**Your task**
Copy the material from its first line through the line containing "Shows: 1h38", inclusive, substituting "delimiter" for each occurrence of "separator" and leaving everything else unchanged. Omit the pictures from your answer.

**Material provided**
###

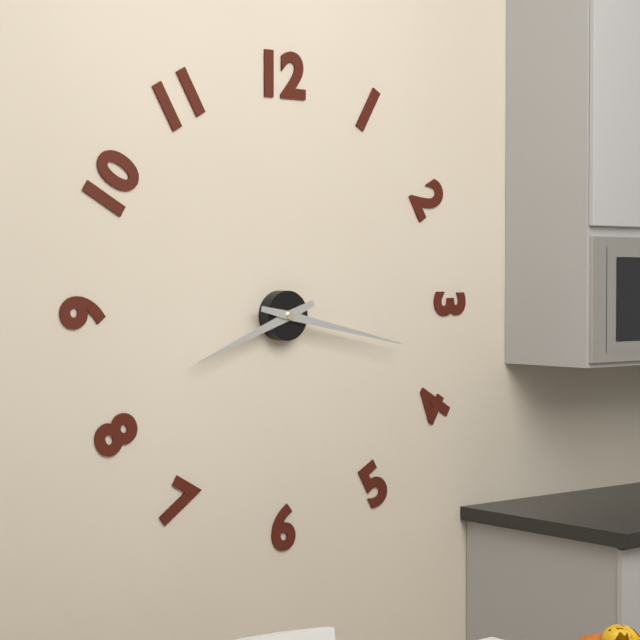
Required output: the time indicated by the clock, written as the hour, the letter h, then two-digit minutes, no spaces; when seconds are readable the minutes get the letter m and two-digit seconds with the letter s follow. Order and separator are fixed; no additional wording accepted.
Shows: 8h17
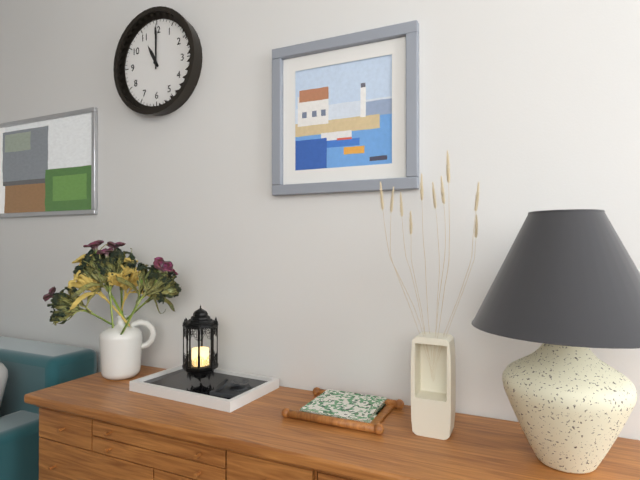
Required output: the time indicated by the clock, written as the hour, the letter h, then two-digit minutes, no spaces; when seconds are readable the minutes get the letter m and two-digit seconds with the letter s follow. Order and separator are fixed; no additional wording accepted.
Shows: 11h00
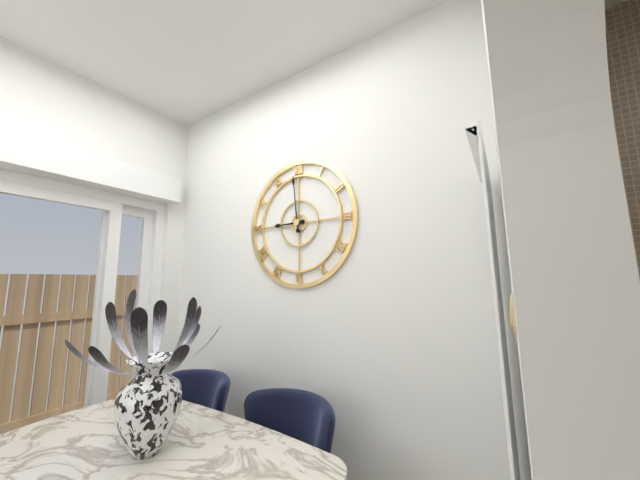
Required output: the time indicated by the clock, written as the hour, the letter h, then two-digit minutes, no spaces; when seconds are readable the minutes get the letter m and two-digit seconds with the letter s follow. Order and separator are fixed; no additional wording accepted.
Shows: 8h59
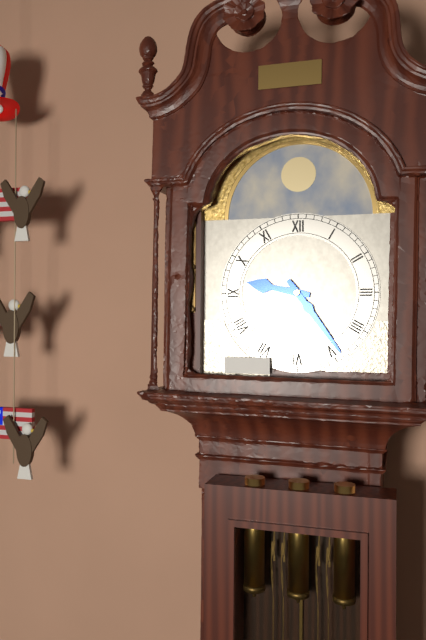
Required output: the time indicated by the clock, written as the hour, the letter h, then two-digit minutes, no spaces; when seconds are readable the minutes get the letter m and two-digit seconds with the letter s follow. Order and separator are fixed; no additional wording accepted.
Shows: 9h24
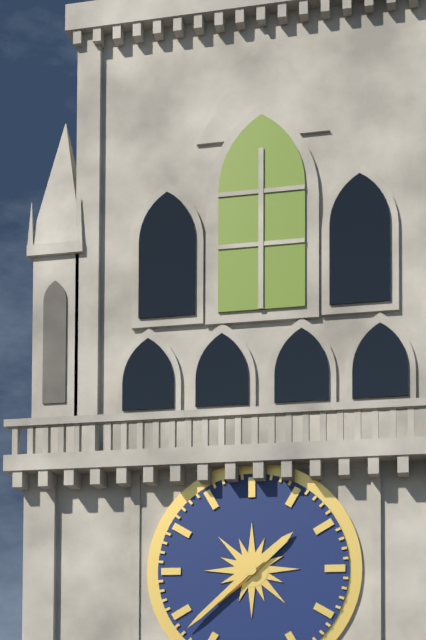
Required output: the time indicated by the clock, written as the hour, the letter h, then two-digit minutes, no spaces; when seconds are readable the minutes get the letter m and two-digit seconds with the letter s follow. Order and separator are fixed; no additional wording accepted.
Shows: 1h38
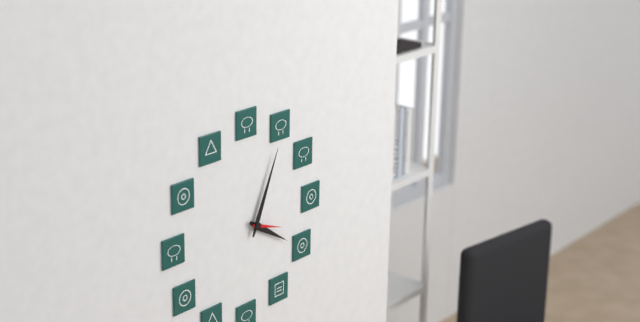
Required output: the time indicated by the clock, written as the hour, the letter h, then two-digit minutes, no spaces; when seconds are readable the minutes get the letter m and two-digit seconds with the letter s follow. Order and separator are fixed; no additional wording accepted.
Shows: 4h04
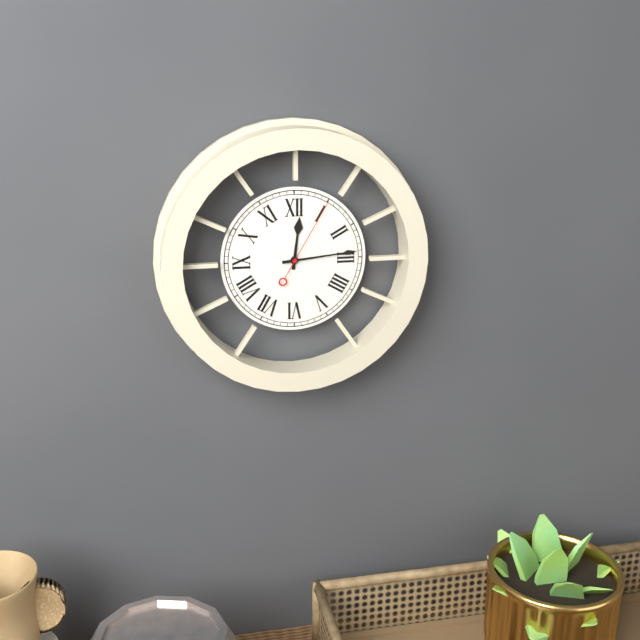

###

**Final result**
Required output: the time indicated by the clock, written as the hour, the letter h, then two-digit minutes, no spaces; when seconds are readable the minutes get the letter m and two-digit seconds with the letter s follow. Order and delimiter are fixed; no additional wording accepted.
Shows: 8h17
Required output: the time indicated by the clock, written as the hour, the letter h, then two-digit minutes, no spaces; when seconds are readable the minutes get the letter m and two-digit seconds with the letter s follow. Order and delimiter are fixed; no additional wording accepted.
Shows: 11h00
Required output: the time indicated by the clock, written as the hour, the letter h, then two-digit minutes, no spaces; when seconds are readable the minutes get the letter m and two-digit seconds with the letter s follow. Order and delimiter are fixed; no additional wording accepted.
Shows: 8h59
Required output: the time indicated by the clock, written as the hour, the letter h, then two-digit minutes, no spaces; when seconds are readable the minutes get the letter m and two-digit seconds with the letter s follow. Order and delimiter are fixed; no additional wording accepted.
Shows: 9h24
Required output: the time indicated by the clock, written as the hour, the letter h, then two-digit minutes, no spaces; when seconds are readable the minutes get the letter m and two-digit seconds with the letter s follow. Order and delimiter are fixed; no additional wording accepted.
Shows: 1h38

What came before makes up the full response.